»»

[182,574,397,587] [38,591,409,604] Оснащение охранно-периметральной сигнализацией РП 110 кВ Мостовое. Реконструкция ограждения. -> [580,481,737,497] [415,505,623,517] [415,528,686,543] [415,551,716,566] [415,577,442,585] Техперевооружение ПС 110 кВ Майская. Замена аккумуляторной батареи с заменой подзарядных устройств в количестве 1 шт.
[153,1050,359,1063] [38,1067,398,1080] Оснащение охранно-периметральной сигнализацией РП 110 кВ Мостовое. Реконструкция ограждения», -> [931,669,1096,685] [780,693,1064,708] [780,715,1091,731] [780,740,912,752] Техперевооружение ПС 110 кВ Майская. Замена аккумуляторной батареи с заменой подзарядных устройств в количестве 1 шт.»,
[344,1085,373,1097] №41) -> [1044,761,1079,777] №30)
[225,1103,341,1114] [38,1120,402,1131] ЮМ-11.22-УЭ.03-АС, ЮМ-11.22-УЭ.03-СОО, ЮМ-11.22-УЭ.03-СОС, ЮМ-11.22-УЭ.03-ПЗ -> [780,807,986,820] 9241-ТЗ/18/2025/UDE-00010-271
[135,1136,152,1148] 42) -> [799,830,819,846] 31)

««
»»

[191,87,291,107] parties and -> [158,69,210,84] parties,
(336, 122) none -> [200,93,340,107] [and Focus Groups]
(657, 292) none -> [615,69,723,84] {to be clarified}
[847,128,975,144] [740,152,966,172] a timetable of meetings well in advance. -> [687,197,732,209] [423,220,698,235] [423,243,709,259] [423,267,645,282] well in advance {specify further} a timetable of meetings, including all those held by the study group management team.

««

Retype only the stretch of lines above starting at the one with "[344,1085,373,1097] №41) ->" and stopping at the one with "[135,1136,152,1148] 42) ->", exactly as written, with both kept.

[344,1085,373,1097] №41) -> [1044,761,1079,777] №30)
[225,1103,341,1114] [38,1120,402,1131] ЮМ-11.22-УЭ.03-АС, ЮМ-11.22-УЭ.03-СОО, ЮМ-11.22-УЭ.03-СОС, ЮМ-11.22-УЭ.03-ПЗ -> [780,807,986,820] 9241-ТЗ/18/2025/UDE-00010-271
[135,1136,152,1148] 42) -> [799,830,819,846] 31)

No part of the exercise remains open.